| Technique | Benefit | When to use |
|------------------------------------|-------------------------------------------|------------------------------------------|
| __slots__ | Reduces memory, faster attribute access | Many instances, fixed attributes |
| @dataclass(frozen=True) | Immutable, auto __init__, __repr__ | Data containers without logic |
| weakref for cycles | Prevents memory leaks | Observer patterns, caches |
| __new__ override | Control instance creation (e.g., singleton)| Rare; use module‑level global instead |
Python does not have private, protected, or public keywords like Java/C++. Instead, it relies on convention and name mangling.
ABCs define interfaces. They are not for performance; they are for documentation and runtime checking.
from abc import ABC, abstractmethodclass Drawable(ABC): @abstractmethod def draw(self, canvas): pass
@classmethod def __subclasshook__(cls, C): # Allow duck typing: any class with draw() is a Drawable if any("draw" in B.__dict__ for B in C.__mro__): return True return NotImplementedclass Circle: # No explicit inheritance def draw(self, canvas): print(f"Circle on canvas") python 3 deep dive part 4 oop high quality
print(issubclass(Circle, Drawable)) # True (thanks to subclasshook)
Built-in ABCs:
Real-world use: Define a plugin system where third-party code must implement certain methods. Register virtual subclasses with @Drawable.register. | Technique | Benefit | When to use
By default, == checks for value equality (calling __eq__), while is checks for identity (memory address via id()).
a = [1, 2]
b = [1, 2]
print(a == b) # True (Values are equal)
print(a is b) # False (Different objects in memory)
Every Python instance carries a hidden __dict__ (a hash table for attributes). This is flexible but memory-inefficient for millions of objects.
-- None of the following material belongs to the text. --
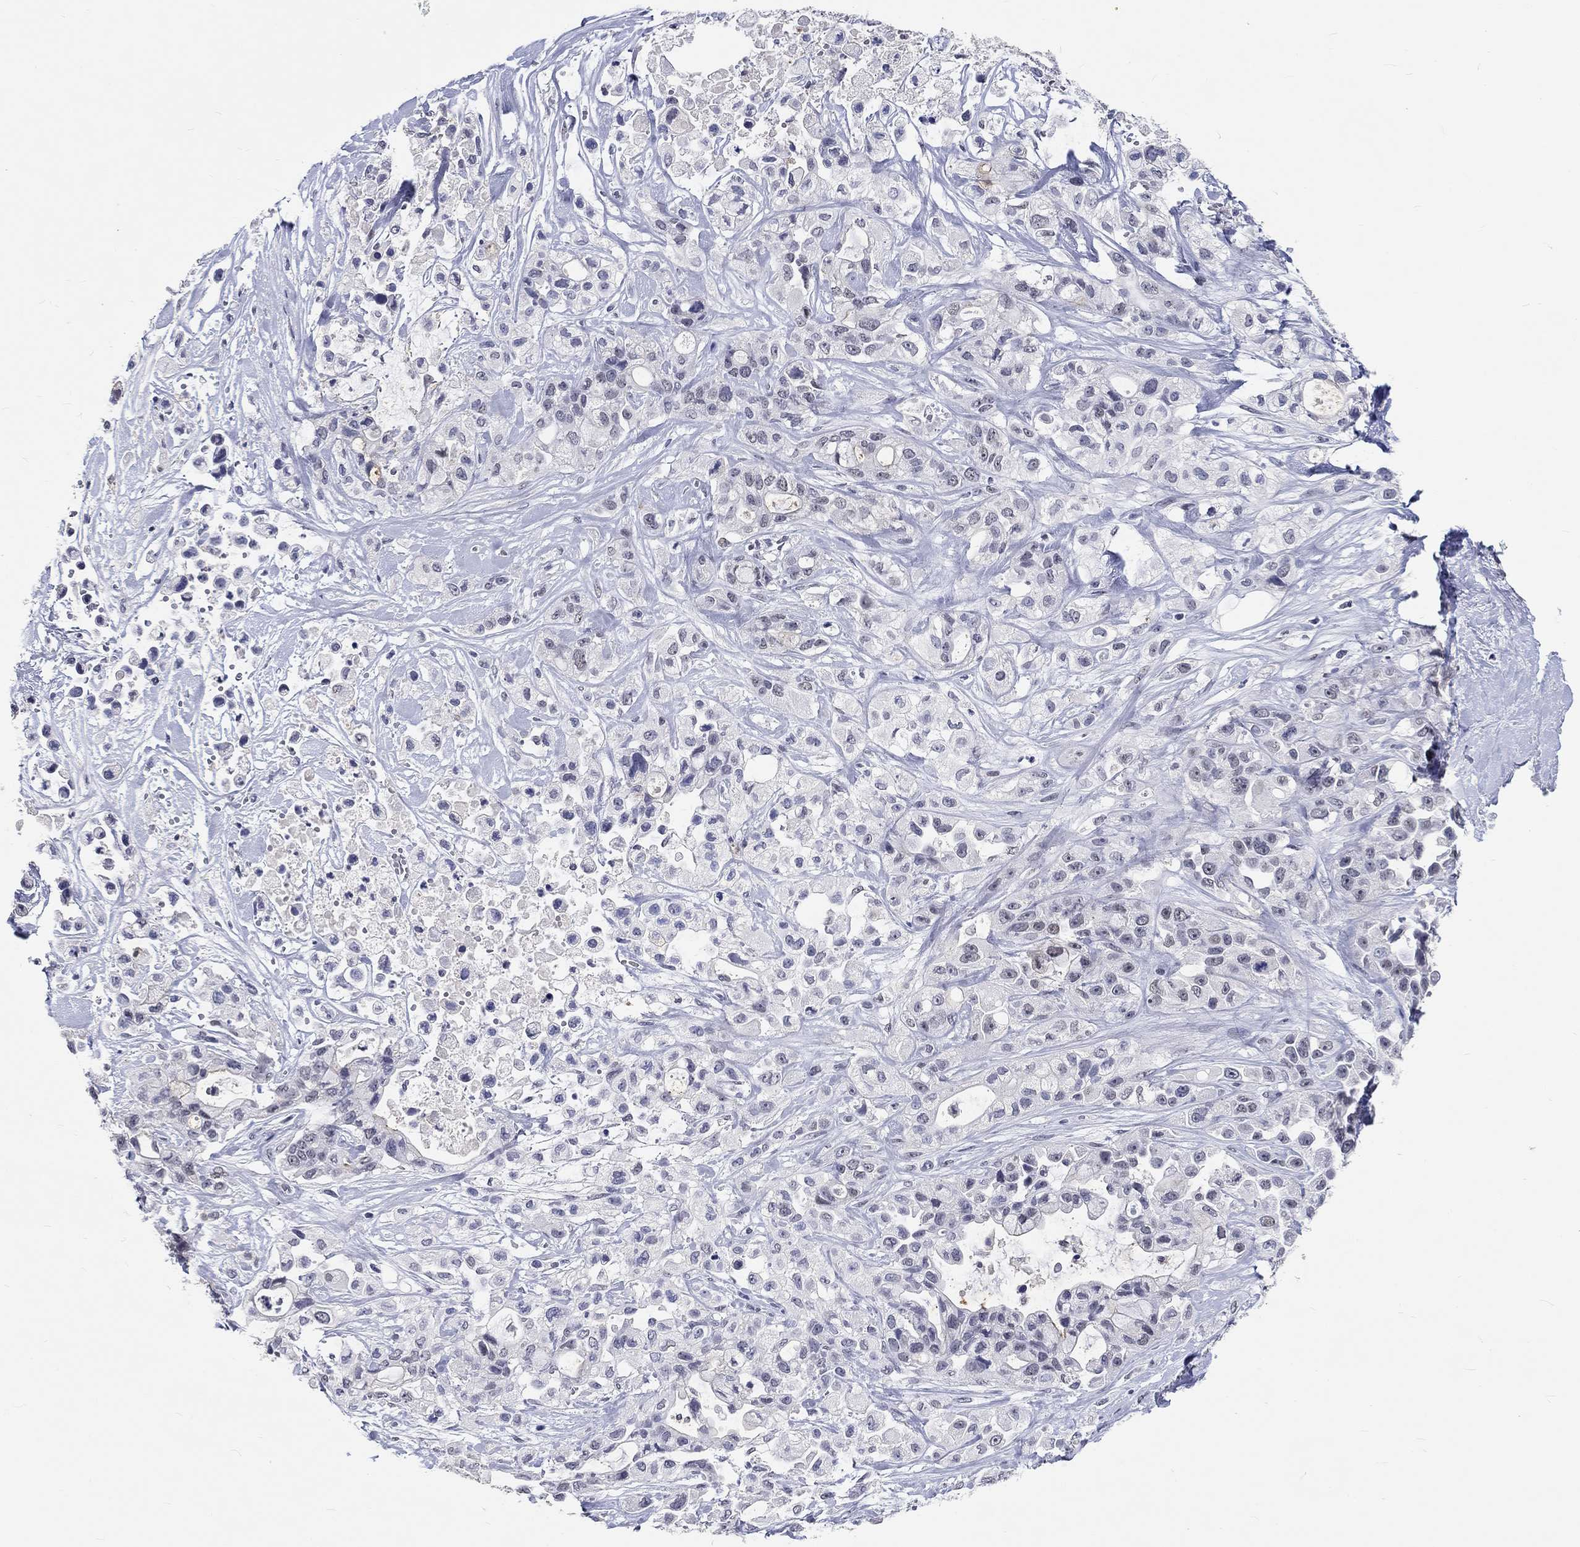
{"staining": {"intensity": "negative", "quantity": "none", "location": "none"}, "tissue": "pancreatic cancer", "cell_type": "Tumor cells", "image_type": "cancer", "snomed": [{"axis": "morphology", "description": "Adenocarcinoma, NOS"}, {"axis": "topography", "description": "Pancreas"}], "caption": "Immunohistochemical staining of pancreatic adenocarcinoma displays no significant positivity in tumor cells. (Stains: DAB IHC with hematoxylin counter stain, Microscopy: brightfield microscopy at high magnification).", "gene": "GRIN1", "patient": {"sex": "male", "age": 44}}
Enter __slots__: A declaration that freezes attribute names, replacing __dict__ with a C array.
Before – Profligate:
class Point:
def __init__(self, x, y):
self.x = x
self.y = y
In languages like Java, private attributes are accessed via getters/setters. In Python, we start with public attributes and refactor to properties when needed.
Bad (Java-style):
class BadCircle:
def __init__(self, radius):
self._radius = radius
def get_radius(self):
return self._radius
def set_radius(self, value):
if value < 0:
raise ValueError("Radius cannot be negative")
self._radius = value
Good (Pythonic):
class Circle:
def __init__(self, radius):
self.radius = radius # Uses setter if defined
@property
def radius(self):
return self._radius
@radius.setter
def radius(self, value):
if value < 0:
raise ValueError("Radius cannot be negative")
self._radius = value
@property
def area(self):
return 3.14159 * self._radius ** 2
Key insight: Properties allow you to evolve an attribute into logic without changing the API. Your users still write circle.radius = 5, not circle.set_radius(5).